A perseguição aos cristãos no Egito como primeiro ato de guerra religiosa – Por Serguei Duz


Nos arredores do Cairo ocorreram choques sangrentos entre muçulmanos e cristãos coptas, em consequência dos quais morreram cinco pessoas. 

Na opinião dos especialistas, pode se tratar do primeiro ato de uma guerra religiosa de grande envergadura.

A atmosfera no país, que sofre as consequências da Primavera Árabe, está tão tensa que basta um pequeno incidente para que tudo novamente se incendeie. Esta atmosfera tensa surgiu em virtude da posição irreconciliável do movimento Irmandade Muçulmana. Aliás, as perseguições aos cristãos coptas egípcios começaram muito antes da Primavera Árabe, na época de Sadat.

Nos anos 90, elas deixaram de ser encaradas como algo nunca visto. Por isso, a ligação das perseguições com a Primavera Árabe não é totalmente correta. Eis a opinião do colaborador científico sênior do Centro de Pesquisas árabes do Instituto de Estudos Orientais da Academia de Ciência da Rússia, Boris Dolgov:

“Eu não considero que a explosão de violência contra os cristãos tenha sido motivada pela Primavera Árabe. Eu lembro que a Primavera Árabe começou com lemas de combate a regimes ditatoriais corruptos, por uma organização estatal verdadeiramente democrática. No início da Primavera Árabe não havia quaisquer lemas religiosos. As forças islâmicas aderiram posteriormente. As forças que provocam os choques são correntes islâmicas radicais. Isto não é dirigido pelas autoridades, representadas por islamitas moderados. O que ocorre no Oriente Médio não pode ser chamado de guerra religiosa”.

As autoridades oficiais egípcias negam categoricamente sua parcialidade religiosa. É possível que elas realmente não queiram a escalada da tensão entre as religiões. Mas a lógica da história leva-as justamente para esse caminho. A propósito, o especialista do Instituto Russo de Pesquisas Estratégicas, Aidar Kurtov supõe que por enquanto não há motivo especial para pânico.

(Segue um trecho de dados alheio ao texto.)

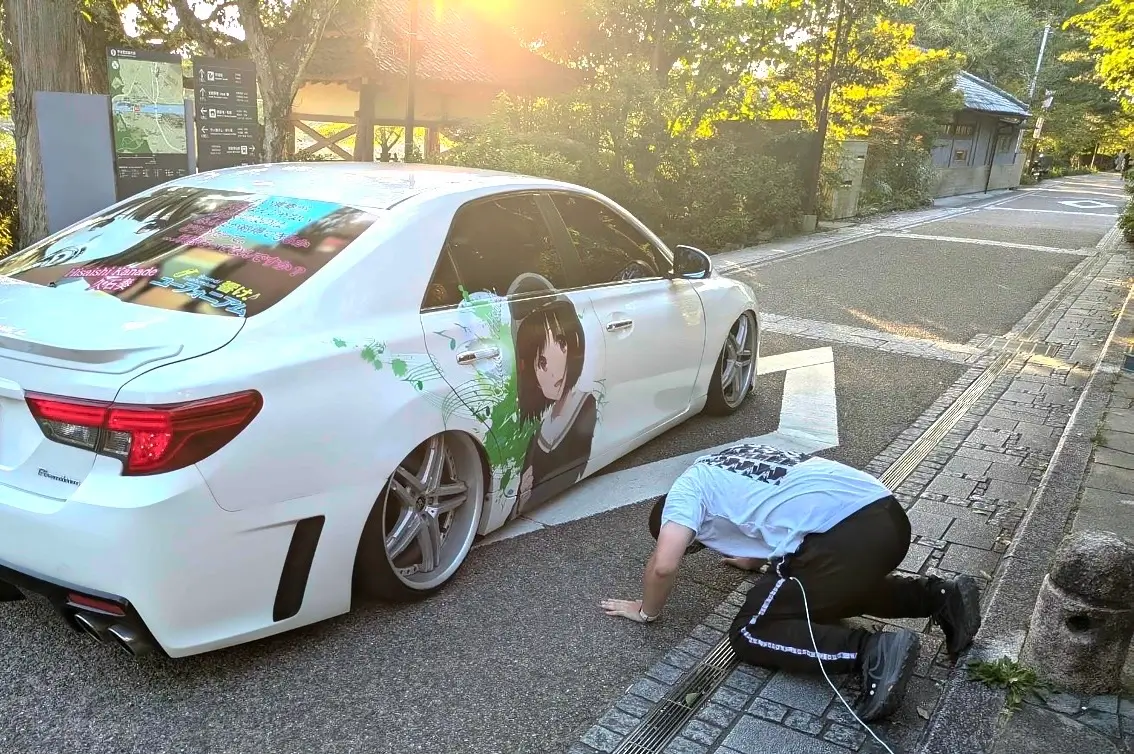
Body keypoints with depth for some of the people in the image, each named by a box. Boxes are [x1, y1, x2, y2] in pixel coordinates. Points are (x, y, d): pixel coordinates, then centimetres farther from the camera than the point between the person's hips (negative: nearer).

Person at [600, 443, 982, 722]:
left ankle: (874, 653, -12)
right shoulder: (726, 465, 32)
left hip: (846, 536, -9)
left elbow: (663, 564, -3)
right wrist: (752, 559, 61)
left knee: (749, 634, 4)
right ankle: (942, 596, 21)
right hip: (888, 516, 9)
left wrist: (646, 611, 15)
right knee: (839, 590, 38)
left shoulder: (686, 488, 9)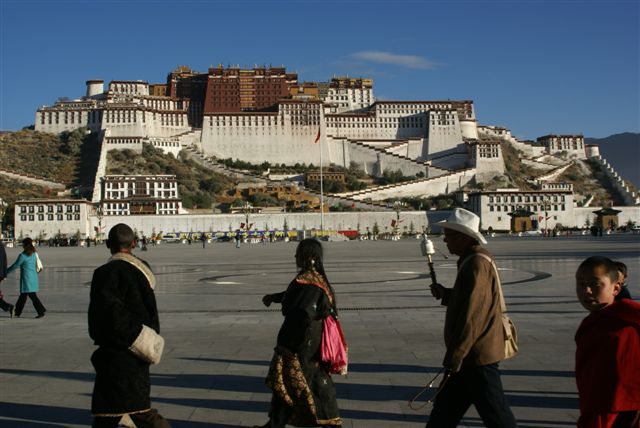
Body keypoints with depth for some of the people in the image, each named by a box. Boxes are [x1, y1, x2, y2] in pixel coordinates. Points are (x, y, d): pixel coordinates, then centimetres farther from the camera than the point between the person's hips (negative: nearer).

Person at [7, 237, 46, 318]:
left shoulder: (23, 255, -13)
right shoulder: (34, 254, 8)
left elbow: (15, 266, -7)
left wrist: (6, 272, 6)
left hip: (26, 278, -8)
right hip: (34, 277, 8)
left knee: (32, 295, -7)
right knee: (23, 295, 16)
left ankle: (41, 311, -12)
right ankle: (17, 312, 25)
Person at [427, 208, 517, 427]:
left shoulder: (477, 264, -20)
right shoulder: (471, 260, 12)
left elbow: (471, 317, -24)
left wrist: (453, 359, -21)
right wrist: (445, 294, 7)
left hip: (478, 356, -10)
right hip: (470, 356, 10)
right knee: (444, 409, 17)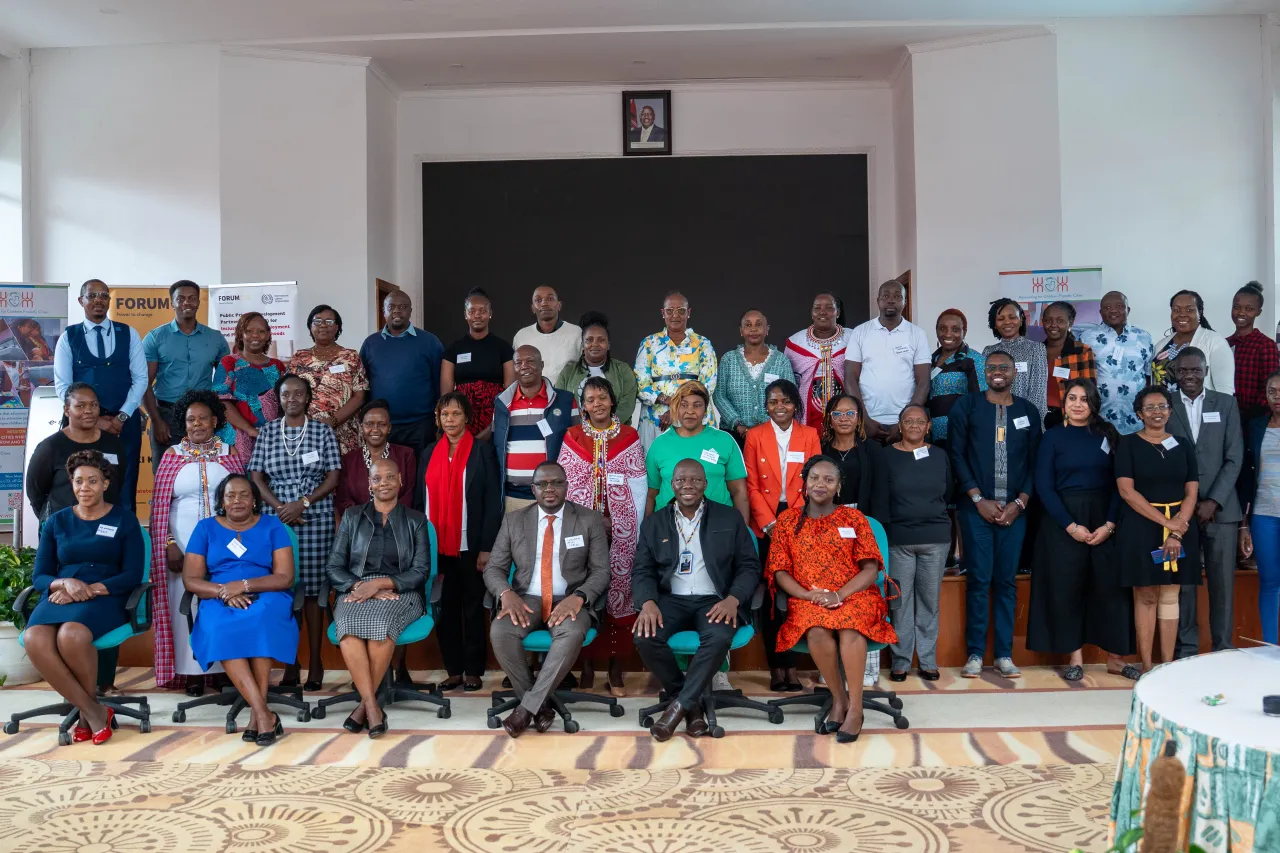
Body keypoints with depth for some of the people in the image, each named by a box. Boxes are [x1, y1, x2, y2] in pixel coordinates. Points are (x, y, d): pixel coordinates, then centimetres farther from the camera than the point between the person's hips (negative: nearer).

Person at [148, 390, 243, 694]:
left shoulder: (229, 454, 7)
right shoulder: (172, 456, 6)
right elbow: (159, 505, 2)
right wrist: (168, 545, -7)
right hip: (184, 544, 0)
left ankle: (226, 669, 10)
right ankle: (193, 672, 9)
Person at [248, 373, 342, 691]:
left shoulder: (322, 431, 6)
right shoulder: (267, 432, 10)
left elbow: (333, 479, 2)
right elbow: (256, 477, 6)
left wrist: (302, 503, -10)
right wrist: (279, 507, -8)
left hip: (316, 520, -1)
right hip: (276, 520, 2)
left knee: (312, 590, -1)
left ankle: (315, 661, 5)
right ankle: (289, 662, 9)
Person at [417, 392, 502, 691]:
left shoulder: (483, 450, -2)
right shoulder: (429, 453, 11)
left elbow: (493, 501, -5)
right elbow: (420, 502, 12)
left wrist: (486, 548, -11)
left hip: (470, 547, -4)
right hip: (436, 547, 4)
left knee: (472, 609, 5)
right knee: (445, 609, 8)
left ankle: (473, 671, 14)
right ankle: (453, 670, 17)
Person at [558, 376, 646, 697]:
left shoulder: (629, 436, 4)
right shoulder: (572, 437, 6)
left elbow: (639, 485, 2)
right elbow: (563, 484, 5)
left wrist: (636, 529, -3)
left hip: (621, 530, 0)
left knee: (619, 593, 1)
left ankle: (616, 670, 10)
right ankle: (587, 667, 12)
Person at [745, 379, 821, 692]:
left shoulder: (809, 435, 8)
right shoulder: (755, 436, 6)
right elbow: (752, 486, 1)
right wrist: (769, 523, -10)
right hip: (766, 526, 0)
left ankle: (790, 665, 6)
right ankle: (776, 666, 5)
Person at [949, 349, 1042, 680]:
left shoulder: (1028, 411, 11)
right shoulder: (966, 406, 4)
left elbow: (1034, 461, 9)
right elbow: (956, 454, -1)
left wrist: (1019, 503, -2)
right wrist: (979, 499, -7)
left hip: (1014, 509, 2)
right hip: (976, 507, -2)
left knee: (1007, 580, 3)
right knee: (978, 579, -3)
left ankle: (1004, 654, 10)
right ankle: (975, 653, 4)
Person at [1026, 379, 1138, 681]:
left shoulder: (1108, 435, 7)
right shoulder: (1052, 438, 3)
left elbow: (1119, 484, 1)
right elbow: (1044, 486, -4)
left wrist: (1109, 525, -11)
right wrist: (1071, 526, -12)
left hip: (1104, 521, 1)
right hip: (1063, 523, -1)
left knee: (1111, 586, 1)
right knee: (1066, 588, 1)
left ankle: (1114, 657, 12)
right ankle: (1074, 657, 11)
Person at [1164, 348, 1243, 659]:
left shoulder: (1226, 403, 8)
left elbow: (1234, 458, 3)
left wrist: (1214, 501, -7)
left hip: (1221, 508, 1)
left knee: (1223, 583, 3)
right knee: (1183, 583, 2)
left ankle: (1223, 651, 13)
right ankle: (1186, 650, 10)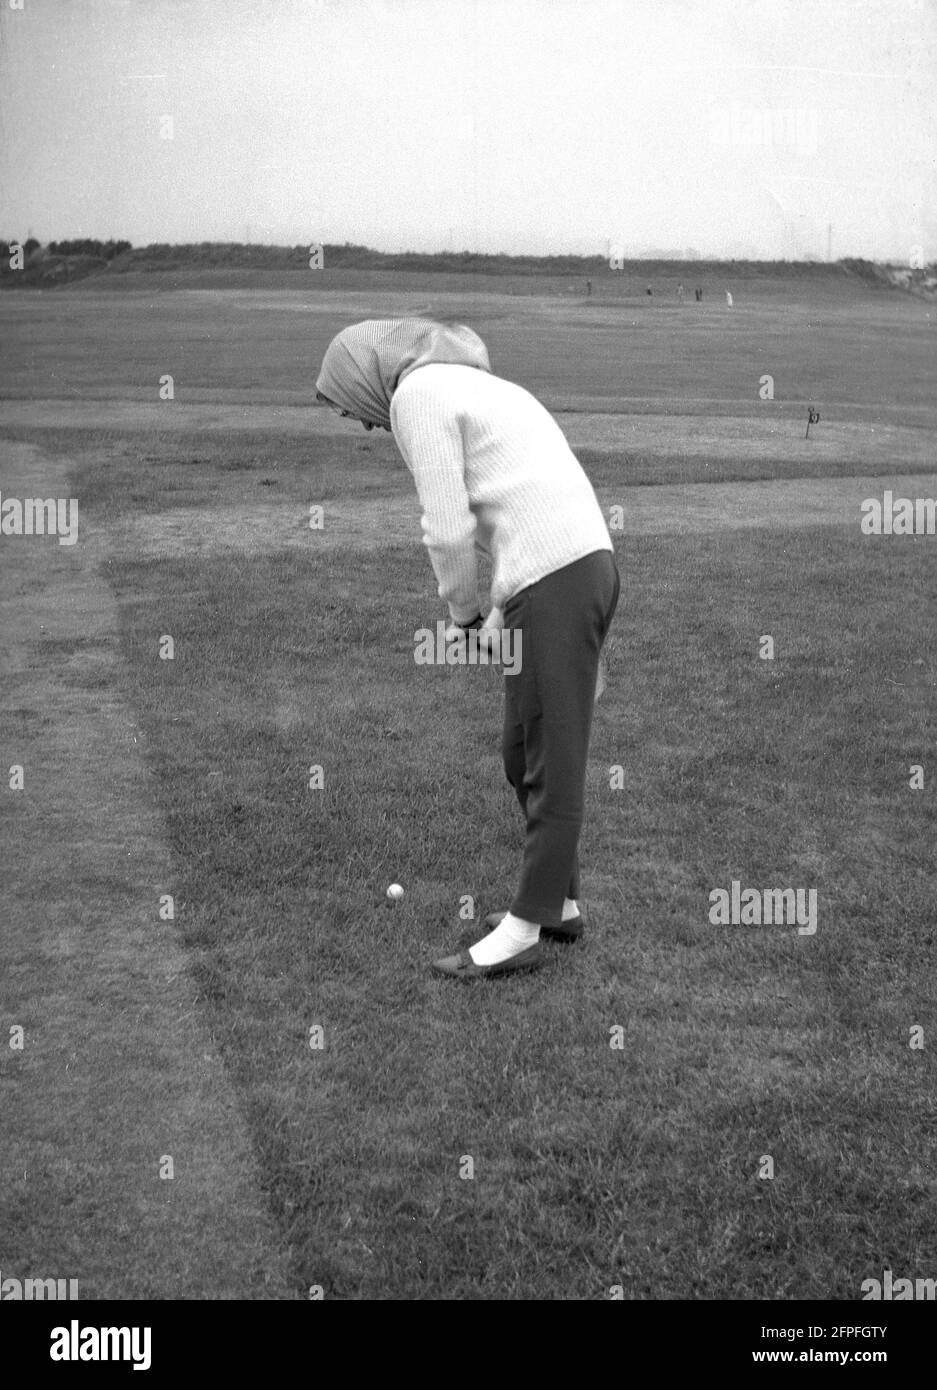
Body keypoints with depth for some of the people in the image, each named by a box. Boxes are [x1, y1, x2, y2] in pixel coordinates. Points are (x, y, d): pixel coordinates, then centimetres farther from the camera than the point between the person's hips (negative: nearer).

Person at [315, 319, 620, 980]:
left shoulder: (416, 390, -4)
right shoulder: (472, 383, 25)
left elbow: (449, 529, -9)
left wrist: (464, 614, 6)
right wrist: (498, 613, 16)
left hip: (552, 579, -9)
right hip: (584, 562, 9)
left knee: (549, 759, -2)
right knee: (527, 752, 17)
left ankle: (525, 929, 7)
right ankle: (560, 902, 26)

“Eu penso que os revolucionários árabes não lutam contra o Cristianismo. Mas este é um efeito colateral. Ele está relacionado com o fato de que no Egito os “irmãos muçulmanos” não conseguirem cumprir as promessas que lhes permitiram estar no topo do Olimpo político. Promessas do plano socioeconômico antes de mais nada. Quando a incapacidade de reforçar as palavras com ações se torna evidente para amplas camadas da população, começam então as buscas do inimigo interno. As pessoas que professam outras religiões adequam-se a este papel. Isto explica bem a causa do que acontece hoje no Egito”.

Por outras palavras, o que ocorre no Egito é determinado em maior grau pela política do que pela religião. Mas qualquer política em certa etapa recorre a símbolos sagrados. Sobretudo se em sua base está a agressão. A Irmandade Muçulmana luta pelo poder. Esta guerra cedo ou tarde deverá ser declarada santa. Caso contrário eles não se manterão no “cume da montanha”.

Algo semelhante ocorre praticamente em todos os países por onde a Primavera Árabe passou. E neste sentido pode-se admitir que pelo menos uma das correias de transmissão de todos os acontecimentos foi a religião. Aidar Kurtov considera:

“Rigorosamente falando, os acontecimentos no Egito, Líbia, Tunísia, Síria, Kuwait e Iêmen são muito diferentes uns dos outros. Em uma série de casos há sinais de que se trata de conflito, que lembra uma guerra religiosa. Mas isto não se refere ao Egito, Tunísia e Líbia. Mas na Síria realmente os choques têm um fundo claramente expresso. Os sunitas tentam derrubar os políticos ligados aos alauitas, próximos ao ramo xiita do islã. Isto se manifesta também na consolidação das forças da oposição e no fornecimento de dinheiro e armas à oposição, de parte dos regimes conservadores sunitas do Golfo Pérsico. Mas não vale a pena generalizar. No total não se pode falar de guerras religiosas no Oriente Médio.”

É possível que o problema consista ainda no fato de que a opinião pública do Ocidente considerar anacronismo o termo “guerra religiosa”. Em nossa época é hábito dizer que na guerra não há lugar para o fator religioso. Entretanto, apenas uma parte pensa assim. 

A outra, sem qualquer constrangimento, fala de jihad como reação natural aos novos “cruzados”, que se levantam contra os “filhos do profeta”. Parece que os problemas dos cristãos coptas no Egito são consequência do conflito secular entre dois paradigmas filosóficos, que em tempos de instabilidade geral vêm à superfície.